European Union finance ministers adopted a preliminary agreement today to sharply boost the amount of capital banks must hold to offset risky trading activities.
EU states and the European Parliament have the final say on the reform. Finance ministers also asked EU president Sweden to start talks with parliament with a view to final adoption of the reform at first reading.
"The Council (of EU finance ministers) agreed on a general approach... on a draft directive aimed at strengthening disclosure and capital requirements for the trading book and resecuritisation instruments in the banking sector," an EU statement said.
The reform will also prevent bank pay policies "that generate unacceptable levels of risk", the statement added.
The measure was proposed by the EU's executive European Commission in July to strengthen the bloc's bank capital requirements rules (CRD) by applying lessons from the worst financial crisis in decades.
It is part of wider, global efforts spearheaded by the G20 group of leading countries to force banks to top up their capital and liquidity levels and lessen the likelihood that huge taxpayer backed bailouts of banks will be needed in the next crisis.
The reform puts into EU law principles agreed by the global Basel Committee on Banking Supervision which finalised its new rules on trading book capital in July and are due to take effect from the end of 2010.
Capital requirements on assets held on a bank's trading book currently attract far lower capital than if they were parked on the firm's main book.
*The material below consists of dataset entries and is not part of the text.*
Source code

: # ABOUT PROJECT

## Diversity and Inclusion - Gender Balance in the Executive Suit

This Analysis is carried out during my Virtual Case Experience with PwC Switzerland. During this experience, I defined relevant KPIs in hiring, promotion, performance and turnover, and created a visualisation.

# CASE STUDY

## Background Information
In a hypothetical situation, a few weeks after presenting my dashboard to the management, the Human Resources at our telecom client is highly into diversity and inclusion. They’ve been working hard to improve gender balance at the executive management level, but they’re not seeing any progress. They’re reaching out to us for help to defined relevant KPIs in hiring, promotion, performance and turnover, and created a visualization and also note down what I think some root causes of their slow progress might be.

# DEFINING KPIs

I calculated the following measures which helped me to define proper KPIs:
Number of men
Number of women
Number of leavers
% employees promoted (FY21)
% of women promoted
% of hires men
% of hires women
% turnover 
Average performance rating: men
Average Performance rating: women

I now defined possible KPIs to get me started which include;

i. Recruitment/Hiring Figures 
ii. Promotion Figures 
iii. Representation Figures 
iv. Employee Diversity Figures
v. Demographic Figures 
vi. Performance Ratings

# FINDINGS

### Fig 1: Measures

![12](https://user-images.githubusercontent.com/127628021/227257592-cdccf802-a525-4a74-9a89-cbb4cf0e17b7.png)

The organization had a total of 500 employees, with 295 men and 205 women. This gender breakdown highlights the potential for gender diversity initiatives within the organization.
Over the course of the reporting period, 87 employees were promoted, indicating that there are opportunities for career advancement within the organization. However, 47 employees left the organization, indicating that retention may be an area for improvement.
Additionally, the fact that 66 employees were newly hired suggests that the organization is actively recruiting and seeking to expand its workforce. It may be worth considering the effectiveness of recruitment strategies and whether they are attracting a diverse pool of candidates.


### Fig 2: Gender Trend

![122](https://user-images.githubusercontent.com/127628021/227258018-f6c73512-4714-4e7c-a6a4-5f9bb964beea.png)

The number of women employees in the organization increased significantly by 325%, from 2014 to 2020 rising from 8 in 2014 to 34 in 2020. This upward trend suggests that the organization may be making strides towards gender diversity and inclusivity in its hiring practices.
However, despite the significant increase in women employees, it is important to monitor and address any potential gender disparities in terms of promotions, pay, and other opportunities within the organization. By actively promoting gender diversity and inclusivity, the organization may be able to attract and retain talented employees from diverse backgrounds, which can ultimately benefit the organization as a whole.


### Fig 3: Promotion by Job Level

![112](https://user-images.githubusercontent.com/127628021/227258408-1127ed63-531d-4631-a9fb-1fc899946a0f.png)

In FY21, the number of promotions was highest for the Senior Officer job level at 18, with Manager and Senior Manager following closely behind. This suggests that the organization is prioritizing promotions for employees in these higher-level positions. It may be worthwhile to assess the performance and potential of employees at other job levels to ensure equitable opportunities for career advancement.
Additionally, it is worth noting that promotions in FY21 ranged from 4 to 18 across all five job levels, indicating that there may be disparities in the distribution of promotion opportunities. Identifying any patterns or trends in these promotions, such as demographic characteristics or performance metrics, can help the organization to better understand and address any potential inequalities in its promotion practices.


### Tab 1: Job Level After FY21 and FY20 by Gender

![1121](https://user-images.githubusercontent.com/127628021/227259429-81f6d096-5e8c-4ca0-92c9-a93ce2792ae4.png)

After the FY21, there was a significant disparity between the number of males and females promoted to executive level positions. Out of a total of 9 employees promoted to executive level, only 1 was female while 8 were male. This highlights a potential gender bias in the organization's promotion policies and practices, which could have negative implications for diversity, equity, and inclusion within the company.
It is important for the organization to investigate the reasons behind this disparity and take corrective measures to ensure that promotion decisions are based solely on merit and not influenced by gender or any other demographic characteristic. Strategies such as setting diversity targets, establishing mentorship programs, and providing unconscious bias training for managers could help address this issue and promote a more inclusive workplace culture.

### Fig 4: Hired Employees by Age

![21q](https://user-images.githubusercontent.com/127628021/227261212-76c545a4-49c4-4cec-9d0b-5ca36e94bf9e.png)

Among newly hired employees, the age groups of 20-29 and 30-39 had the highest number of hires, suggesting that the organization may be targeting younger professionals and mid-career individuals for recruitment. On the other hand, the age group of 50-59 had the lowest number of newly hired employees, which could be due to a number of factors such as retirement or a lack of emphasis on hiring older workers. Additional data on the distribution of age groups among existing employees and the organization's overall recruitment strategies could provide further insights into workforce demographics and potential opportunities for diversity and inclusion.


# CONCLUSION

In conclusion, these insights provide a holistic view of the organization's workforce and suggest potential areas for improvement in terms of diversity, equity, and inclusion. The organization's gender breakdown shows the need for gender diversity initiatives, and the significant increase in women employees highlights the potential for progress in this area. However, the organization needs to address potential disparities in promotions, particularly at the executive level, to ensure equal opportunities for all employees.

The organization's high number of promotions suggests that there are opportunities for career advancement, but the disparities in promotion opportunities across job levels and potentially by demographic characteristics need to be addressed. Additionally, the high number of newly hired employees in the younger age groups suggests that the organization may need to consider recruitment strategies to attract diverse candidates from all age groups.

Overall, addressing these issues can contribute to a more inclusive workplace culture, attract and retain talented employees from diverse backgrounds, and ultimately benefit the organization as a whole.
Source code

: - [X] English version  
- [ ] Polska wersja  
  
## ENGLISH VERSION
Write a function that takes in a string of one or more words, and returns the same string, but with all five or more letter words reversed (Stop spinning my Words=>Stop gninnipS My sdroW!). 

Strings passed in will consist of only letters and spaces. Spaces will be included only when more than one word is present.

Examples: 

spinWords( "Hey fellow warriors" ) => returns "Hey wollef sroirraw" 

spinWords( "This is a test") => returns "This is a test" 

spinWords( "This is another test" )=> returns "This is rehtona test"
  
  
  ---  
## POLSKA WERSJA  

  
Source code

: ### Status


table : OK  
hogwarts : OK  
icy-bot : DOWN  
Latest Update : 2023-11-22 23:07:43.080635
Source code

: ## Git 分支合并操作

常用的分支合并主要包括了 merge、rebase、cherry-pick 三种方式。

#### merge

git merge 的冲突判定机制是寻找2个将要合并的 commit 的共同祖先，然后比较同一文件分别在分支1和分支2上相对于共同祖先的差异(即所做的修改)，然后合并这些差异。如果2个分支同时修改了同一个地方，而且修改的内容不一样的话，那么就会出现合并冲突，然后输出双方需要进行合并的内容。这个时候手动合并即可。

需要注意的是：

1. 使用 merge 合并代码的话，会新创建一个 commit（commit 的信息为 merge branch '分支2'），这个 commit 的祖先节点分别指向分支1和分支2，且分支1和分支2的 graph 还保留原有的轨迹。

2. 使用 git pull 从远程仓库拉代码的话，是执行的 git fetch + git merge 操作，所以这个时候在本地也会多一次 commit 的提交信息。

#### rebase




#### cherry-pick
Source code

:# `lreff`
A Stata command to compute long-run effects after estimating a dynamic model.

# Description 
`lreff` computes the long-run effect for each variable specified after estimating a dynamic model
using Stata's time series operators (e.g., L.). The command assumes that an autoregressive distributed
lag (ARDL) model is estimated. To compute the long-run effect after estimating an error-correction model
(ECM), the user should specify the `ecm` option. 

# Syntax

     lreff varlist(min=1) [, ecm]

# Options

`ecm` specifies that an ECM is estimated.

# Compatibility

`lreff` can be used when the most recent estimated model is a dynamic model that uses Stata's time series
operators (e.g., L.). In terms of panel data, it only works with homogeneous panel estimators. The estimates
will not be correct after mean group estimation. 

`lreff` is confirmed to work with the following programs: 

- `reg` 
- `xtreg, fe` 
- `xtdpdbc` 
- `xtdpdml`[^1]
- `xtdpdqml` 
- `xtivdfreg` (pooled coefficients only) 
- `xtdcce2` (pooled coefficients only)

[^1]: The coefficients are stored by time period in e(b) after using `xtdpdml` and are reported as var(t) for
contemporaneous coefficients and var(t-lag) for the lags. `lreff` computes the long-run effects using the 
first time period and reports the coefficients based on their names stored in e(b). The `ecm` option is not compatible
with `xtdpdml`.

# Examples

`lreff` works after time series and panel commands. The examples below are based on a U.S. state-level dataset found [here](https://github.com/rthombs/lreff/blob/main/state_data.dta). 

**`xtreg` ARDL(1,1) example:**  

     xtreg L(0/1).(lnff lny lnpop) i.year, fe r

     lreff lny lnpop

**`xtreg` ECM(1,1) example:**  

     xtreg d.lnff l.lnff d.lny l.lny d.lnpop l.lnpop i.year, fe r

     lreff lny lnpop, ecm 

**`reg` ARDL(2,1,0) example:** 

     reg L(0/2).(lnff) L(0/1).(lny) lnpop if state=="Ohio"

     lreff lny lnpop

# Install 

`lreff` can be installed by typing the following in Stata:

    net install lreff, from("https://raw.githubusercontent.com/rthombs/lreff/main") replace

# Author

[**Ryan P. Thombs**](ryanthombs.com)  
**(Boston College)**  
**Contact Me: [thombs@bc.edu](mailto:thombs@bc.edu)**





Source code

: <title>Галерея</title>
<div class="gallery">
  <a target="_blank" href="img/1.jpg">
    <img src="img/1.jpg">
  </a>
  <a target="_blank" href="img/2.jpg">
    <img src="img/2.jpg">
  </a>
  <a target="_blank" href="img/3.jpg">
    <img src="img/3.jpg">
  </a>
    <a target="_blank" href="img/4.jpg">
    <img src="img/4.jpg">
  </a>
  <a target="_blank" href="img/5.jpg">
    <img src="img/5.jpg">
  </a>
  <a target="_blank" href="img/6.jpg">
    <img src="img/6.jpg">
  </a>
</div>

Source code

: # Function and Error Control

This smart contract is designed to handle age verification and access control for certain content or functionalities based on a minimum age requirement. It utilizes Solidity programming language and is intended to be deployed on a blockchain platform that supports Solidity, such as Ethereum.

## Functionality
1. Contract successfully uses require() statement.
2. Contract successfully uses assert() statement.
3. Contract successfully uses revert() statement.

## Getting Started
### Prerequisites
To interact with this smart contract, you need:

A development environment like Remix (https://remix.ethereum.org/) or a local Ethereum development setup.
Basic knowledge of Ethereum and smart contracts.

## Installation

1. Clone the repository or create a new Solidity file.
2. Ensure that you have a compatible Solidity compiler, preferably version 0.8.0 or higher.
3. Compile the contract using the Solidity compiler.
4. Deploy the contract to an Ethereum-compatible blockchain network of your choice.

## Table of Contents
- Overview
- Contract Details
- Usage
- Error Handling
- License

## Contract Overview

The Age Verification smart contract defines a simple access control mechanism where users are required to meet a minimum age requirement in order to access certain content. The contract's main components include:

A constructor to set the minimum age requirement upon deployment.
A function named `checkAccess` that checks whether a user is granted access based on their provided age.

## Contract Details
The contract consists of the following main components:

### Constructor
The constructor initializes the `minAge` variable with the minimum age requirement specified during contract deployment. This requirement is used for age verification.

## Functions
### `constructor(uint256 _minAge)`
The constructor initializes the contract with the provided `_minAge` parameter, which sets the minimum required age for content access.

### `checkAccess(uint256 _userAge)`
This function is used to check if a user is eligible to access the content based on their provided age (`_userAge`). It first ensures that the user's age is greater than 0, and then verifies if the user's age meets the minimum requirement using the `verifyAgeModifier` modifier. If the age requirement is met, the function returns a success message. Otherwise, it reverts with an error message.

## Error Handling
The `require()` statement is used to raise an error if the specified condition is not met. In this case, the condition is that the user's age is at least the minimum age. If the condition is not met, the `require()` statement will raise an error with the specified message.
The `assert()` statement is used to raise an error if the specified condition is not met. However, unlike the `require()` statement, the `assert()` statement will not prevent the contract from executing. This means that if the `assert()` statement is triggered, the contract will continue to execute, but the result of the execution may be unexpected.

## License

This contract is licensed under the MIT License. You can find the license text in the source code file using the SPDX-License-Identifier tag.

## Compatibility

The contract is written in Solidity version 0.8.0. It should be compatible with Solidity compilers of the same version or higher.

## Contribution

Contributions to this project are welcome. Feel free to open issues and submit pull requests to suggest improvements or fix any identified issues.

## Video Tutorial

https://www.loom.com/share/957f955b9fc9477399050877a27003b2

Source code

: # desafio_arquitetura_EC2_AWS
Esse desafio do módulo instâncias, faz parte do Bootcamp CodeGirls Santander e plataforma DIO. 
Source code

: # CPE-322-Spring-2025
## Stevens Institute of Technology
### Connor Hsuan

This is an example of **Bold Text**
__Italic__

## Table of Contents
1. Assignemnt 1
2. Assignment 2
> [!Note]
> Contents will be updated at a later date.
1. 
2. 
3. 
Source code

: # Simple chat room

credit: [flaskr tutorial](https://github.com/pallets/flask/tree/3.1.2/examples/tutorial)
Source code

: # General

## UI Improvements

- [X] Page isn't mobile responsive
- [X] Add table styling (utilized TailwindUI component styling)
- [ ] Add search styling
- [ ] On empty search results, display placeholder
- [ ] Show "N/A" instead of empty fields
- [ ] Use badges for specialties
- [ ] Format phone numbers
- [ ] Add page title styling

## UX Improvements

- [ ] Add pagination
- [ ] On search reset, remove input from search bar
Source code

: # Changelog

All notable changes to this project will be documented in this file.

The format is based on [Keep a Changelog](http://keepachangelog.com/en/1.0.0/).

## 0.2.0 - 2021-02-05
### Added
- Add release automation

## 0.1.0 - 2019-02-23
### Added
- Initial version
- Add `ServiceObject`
This resulted in too little capital being held when the credit crunch started unfolding over two years ago.
The Basel Committee estimates that trading book capital will be two to three times higher under the new rules, a shift analysts say will prompt a rethink by some banks as to whether they want to continue trading certain complex or risky assets.
The EU reform will also introduce even higher capital requirements on resecuritised products such the complex collateralised debt obligations squared found at the heart of the credit crunch.
The measure will also give supervisors teeth to enforce guidelines drawn up by the global Financial Stability Board to curb remuneration policies at banks to stop too much risk taking.
Supervisors will be able to punish breaches, such as by forcing a bank to top up its capital requirements.